→ **Exercise 1**
Answer these questions from the text on API key remediation in Hapi:
(a) Instead of passing API keys into template context, what should be passed to the template?
(b) On which port is the example server configured to run?
(c) What constraints does the route's validation place on the reportId query parameter?
→ **Exercise 2**
Continue the text on API key remediation in Hapi from the point at which it stops.

━━━ Quoted passage

Api Keys-Specific Remediation in Hapi — concrete code fixes
Remediation focuses on ensuring API keys never directly reach template rendering logic and that all dynamic data inserted into templates is strictly validated and escaped. Below are concrete Hapi patterns that reduce SSTI risk when API keys are in use.
- Do not pass API keys into template context. Instead, use the key to fetch permissions or tenant data server-side, then pass only safe, derived values to the template.
- Use strict schema validation for all inputs, including query parameters and headers that carry API keys, and enforce allowlists for expected formats.
- Configure your template engine to auto-escape content and avoid unsafe interpolation patterns.
Example: Safe route definition in Hapi using Joi validation and Handlebars with auto-escaping enabled:
const Hapi = require('@hapi/hapi');
const Handlebars = require('handlebars');
const server = Hapi.server({ port: 4000, host: 'localhost' });
server.views({
engines: { html: Handlebars },
path: './templates',
options: {
isStrict: true,
allowProtoPropertiesByDefault: false,
allowProtoMethodsByDefault: false,
// Ensure Handlebars escapes HTML by default
helpers: {
safeString: (input) => new Handlebars.SafeString(input)
}
}
});
server.route({
method: 'GET',
path: '/report',
options: {
validate: {
query: {
apiKey: Joi.string().pattern(/^[A-Z0-9]{8}-[A-Z0-9]{4}-[A-Z0-9]{4}-[A-Z0-9]{4}-[A-Z0-9]{12}$/i).required(),
reportId: Joi.number().integer().min(1).required()

━━━━━━
━━━ Data records

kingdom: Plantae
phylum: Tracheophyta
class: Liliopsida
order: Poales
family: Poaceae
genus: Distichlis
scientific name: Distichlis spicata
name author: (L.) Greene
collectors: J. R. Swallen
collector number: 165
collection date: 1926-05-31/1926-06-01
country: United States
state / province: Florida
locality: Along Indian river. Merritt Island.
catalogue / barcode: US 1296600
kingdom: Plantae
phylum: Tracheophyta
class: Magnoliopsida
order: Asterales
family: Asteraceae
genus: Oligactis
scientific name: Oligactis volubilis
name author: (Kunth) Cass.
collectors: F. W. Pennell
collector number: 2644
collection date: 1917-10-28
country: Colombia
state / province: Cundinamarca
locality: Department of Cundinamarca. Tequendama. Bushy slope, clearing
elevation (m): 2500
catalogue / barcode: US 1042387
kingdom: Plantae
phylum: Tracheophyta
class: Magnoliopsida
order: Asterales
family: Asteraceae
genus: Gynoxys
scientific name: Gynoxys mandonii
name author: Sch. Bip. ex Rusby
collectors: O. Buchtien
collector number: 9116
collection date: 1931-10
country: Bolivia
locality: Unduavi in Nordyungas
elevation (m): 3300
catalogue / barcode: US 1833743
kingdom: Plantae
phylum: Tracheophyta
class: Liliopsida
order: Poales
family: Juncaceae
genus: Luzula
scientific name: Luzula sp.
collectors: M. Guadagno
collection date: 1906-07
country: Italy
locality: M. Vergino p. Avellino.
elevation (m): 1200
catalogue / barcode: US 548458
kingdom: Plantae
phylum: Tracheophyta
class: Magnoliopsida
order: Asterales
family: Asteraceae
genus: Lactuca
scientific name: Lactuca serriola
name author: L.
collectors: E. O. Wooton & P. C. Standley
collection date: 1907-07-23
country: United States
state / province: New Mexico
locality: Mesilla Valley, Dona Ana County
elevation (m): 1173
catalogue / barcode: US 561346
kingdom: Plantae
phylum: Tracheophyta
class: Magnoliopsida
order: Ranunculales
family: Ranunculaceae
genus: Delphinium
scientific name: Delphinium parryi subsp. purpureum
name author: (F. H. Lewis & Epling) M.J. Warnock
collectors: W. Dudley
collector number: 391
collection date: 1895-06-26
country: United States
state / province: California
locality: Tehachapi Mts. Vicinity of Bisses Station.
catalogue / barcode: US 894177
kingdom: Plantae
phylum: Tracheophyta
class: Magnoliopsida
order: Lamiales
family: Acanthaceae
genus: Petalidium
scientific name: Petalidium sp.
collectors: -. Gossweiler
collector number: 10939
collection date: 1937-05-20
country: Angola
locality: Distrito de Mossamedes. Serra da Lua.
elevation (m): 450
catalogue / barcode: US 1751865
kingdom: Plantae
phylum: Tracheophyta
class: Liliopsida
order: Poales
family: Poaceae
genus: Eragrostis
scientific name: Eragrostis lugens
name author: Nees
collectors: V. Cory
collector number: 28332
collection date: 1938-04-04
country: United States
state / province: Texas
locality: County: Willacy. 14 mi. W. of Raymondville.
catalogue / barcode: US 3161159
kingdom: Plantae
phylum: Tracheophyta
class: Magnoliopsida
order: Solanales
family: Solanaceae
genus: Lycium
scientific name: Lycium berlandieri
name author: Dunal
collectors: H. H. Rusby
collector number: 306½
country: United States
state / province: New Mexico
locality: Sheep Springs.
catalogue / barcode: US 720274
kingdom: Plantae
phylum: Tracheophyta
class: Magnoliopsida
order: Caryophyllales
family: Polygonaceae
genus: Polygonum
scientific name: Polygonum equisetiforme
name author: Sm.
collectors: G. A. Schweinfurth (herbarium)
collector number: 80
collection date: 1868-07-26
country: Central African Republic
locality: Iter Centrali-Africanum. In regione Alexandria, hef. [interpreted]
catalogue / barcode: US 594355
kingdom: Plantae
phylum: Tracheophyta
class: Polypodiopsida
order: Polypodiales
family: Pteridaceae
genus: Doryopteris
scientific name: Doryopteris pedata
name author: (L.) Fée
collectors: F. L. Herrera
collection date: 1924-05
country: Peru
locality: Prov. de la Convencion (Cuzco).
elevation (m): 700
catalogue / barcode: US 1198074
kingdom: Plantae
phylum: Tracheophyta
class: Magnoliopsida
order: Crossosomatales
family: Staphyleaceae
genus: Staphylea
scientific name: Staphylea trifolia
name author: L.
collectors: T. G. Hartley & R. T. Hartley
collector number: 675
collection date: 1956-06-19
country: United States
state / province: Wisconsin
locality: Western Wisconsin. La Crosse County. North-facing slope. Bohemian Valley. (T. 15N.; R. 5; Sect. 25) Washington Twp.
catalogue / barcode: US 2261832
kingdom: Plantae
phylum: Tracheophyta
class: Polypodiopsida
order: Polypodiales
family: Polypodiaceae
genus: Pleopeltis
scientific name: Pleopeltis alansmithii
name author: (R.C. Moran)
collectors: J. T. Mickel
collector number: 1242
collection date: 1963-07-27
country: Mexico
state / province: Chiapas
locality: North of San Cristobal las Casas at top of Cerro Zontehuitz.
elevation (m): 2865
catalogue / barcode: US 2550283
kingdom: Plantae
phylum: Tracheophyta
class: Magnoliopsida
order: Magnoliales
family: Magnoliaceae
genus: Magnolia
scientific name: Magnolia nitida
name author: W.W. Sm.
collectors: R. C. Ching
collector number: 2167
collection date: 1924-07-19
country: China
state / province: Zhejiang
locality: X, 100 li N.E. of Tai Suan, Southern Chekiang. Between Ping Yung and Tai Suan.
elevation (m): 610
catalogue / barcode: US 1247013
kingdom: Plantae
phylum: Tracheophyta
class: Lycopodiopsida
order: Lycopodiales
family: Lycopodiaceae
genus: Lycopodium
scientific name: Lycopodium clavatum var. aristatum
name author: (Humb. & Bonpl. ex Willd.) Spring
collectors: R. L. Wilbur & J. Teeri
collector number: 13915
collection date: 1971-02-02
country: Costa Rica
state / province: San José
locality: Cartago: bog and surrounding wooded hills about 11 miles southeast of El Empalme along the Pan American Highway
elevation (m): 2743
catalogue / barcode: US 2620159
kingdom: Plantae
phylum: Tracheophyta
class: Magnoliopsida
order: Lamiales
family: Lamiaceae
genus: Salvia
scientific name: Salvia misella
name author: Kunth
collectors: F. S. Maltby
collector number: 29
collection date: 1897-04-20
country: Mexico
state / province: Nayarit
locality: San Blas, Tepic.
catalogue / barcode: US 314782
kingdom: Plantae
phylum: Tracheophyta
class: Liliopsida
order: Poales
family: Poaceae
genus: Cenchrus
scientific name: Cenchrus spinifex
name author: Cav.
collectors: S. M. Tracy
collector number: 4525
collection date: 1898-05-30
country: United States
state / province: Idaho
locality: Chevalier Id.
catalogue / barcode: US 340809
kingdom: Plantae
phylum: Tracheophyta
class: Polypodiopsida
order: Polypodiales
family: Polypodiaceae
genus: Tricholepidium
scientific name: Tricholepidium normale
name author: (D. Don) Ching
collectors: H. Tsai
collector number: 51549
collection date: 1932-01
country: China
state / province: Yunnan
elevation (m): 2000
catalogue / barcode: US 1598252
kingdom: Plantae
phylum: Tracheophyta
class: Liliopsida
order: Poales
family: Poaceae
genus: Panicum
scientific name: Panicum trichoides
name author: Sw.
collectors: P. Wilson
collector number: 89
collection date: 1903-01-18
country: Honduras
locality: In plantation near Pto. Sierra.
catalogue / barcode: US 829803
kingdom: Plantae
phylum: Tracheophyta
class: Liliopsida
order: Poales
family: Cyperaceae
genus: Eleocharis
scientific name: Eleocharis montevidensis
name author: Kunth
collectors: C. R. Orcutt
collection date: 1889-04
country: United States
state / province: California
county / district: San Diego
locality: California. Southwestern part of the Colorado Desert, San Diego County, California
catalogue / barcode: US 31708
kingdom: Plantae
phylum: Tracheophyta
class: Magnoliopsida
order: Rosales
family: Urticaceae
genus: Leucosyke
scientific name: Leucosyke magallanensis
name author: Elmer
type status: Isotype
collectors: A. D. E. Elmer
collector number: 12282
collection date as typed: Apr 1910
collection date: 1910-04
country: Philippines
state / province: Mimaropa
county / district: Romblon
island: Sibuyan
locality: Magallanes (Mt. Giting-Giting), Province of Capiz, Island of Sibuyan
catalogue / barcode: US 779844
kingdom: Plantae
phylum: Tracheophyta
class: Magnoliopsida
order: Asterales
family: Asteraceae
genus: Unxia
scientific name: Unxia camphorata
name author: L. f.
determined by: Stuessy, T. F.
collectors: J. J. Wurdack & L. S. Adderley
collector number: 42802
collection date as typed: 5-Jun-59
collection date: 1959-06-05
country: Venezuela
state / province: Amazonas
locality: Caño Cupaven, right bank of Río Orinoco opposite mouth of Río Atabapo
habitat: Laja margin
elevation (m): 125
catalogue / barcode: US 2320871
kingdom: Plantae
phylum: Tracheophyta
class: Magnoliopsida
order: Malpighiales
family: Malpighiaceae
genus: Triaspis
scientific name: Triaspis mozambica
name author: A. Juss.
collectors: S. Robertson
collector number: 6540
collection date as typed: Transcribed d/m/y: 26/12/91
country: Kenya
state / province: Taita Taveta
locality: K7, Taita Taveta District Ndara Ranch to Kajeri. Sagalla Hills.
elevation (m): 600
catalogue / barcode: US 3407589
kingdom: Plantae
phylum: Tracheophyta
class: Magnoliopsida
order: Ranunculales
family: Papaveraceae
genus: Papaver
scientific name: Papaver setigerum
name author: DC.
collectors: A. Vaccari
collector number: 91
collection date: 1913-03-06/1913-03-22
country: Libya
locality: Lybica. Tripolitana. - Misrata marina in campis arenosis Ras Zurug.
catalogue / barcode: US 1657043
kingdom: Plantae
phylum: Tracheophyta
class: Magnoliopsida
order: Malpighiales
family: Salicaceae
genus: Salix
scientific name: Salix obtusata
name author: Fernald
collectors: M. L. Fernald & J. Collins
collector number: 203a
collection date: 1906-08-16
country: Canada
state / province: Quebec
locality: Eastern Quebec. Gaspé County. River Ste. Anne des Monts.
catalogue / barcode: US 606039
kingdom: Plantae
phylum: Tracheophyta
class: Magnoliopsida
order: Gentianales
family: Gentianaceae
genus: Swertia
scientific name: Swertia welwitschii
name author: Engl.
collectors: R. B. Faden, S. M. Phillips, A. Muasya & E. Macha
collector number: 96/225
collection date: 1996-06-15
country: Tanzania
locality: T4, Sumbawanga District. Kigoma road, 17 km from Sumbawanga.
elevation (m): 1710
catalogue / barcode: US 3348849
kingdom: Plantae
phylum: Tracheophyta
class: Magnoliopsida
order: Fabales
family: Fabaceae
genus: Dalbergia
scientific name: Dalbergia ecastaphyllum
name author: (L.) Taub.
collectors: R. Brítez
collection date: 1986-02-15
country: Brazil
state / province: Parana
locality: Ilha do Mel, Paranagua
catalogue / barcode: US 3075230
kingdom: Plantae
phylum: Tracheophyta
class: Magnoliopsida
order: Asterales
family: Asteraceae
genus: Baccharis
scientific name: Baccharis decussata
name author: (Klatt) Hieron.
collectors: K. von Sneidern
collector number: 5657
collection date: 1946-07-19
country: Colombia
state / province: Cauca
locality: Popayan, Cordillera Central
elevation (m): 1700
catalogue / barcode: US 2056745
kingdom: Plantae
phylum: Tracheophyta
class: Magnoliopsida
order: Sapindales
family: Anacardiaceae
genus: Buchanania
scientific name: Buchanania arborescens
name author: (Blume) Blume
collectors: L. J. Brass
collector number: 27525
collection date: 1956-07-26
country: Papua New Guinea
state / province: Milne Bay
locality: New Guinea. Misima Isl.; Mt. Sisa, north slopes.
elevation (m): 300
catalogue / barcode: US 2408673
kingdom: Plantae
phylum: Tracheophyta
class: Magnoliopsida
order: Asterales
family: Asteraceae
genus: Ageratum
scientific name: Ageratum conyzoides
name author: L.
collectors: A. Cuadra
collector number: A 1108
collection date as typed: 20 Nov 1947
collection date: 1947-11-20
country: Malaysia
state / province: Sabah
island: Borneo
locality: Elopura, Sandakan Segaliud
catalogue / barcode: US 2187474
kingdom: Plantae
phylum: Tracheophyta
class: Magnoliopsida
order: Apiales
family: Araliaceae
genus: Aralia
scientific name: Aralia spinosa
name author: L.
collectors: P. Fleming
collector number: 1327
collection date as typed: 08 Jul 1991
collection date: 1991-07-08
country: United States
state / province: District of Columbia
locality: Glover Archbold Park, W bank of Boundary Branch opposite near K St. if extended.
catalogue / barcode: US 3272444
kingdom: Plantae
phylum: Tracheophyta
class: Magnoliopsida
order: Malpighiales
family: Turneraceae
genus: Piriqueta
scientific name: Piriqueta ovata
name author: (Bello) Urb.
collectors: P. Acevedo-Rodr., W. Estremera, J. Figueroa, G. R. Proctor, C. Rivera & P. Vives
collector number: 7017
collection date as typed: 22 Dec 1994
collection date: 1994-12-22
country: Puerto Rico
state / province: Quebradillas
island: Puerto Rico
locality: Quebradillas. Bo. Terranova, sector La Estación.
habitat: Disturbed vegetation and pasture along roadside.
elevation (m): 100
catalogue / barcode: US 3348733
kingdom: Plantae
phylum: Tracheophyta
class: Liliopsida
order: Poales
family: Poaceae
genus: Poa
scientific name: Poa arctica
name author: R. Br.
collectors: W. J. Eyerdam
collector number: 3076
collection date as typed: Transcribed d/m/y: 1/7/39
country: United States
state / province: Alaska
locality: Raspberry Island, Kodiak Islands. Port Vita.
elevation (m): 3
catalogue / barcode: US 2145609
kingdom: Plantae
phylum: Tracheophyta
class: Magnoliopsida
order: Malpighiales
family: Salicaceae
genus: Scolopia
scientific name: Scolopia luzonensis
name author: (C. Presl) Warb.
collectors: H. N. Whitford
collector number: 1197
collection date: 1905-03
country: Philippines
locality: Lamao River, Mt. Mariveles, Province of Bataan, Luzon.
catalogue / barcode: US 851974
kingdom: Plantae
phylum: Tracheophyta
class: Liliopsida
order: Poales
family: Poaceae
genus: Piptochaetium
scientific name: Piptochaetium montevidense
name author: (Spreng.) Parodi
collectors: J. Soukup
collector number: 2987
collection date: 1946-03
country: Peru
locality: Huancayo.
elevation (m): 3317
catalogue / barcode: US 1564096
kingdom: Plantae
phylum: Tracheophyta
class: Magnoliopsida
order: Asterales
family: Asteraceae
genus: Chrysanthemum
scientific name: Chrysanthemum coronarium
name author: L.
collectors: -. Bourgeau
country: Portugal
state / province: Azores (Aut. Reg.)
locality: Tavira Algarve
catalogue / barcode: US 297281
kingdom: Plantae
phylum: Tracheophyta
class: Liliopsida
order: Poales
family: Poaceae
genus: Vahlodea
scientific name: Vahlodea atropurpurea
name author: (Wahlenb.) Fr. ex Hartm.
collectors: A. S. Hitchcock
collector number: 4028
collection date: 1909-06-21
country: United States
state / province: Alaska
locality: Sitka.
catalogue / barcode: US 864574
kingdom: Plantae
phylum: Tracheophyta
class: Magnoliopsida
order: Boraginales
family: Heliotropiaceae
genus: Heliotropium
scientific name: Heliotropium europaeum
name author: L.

━━━━━━

→ **Written answer 1**
(a) Only safe, derived values, obtained by using the key to fetch permissions or tenant data server-side.
(b) Port 4000.
(c) It must be an integer, with a minimum value of 1, and it is required.

→ **Written answer 2**
}
},
auth: false // handled via API key, not session
},
handler: async (request, h) => {
const { apiKey, reportId } = request.query;
// Fetch report data server-side using the API key, do not embed key in template
const reportData = await fetchReportByApiKeyAndId(apiKey, reportId);
// Pass only safe, transformed data to the template
return h.view('report-template', {
title: 'Report',
reportId: reportData.id,
metrics: reportData.metrics.map(m => ({ name: m.name, value: String(m.value) })) // escaped by default
});
}
});
async function fetchReportByApiKeyAndId(apiKey, reportId) {
// Placeholder: implement secure lookup using the API key without exposing it to the template
return { id: reportId, metrics: [{ name: 'requests', value: 42 }] };
}
Example: Safe route using inert and a strict context object for dynamic pages without templates:
const Hapi = require('@hapi/hapi');
const Inert = require('@hapi/inert');
const server = Hapi.server({ port: 4000, host: 'localhost' });
server.register(Inert, (err) => {
if (err) throw err;
});
server.route({
method: 'GET',
path: '/health',
options: {
validate: {
headers: Joi.object({
'x-api-key': Joi.string().required().pattern(/^[A-Za-z0-9\-_=]+\.[A-Za-z0-9\-_=]+\.?[A-Za-z0-9\-_.+/=]*$/)
}).unknown()
}
},
handler: (request, h) => {
const apiKey = request.headers['x-api-key'];
// Perform server-side authorization using the key, return plain JSON
return h.response({ status: 'ok', scope: 'read-only' }).code(200);
}
});
These examples emphasize that API keys should drive server-side decisions, not template content. By validating structure, avoiding reflection of raw keys, and leveraging the framework’s escaping features, you reduce the likelihood of SSTI when API keys are part of the request surface. middleBrick helps identify endpoints where API key parameters correlate with unsafe template rendering, supporting remediation aligned with OWASP API Top 10 and common compliance frameworks.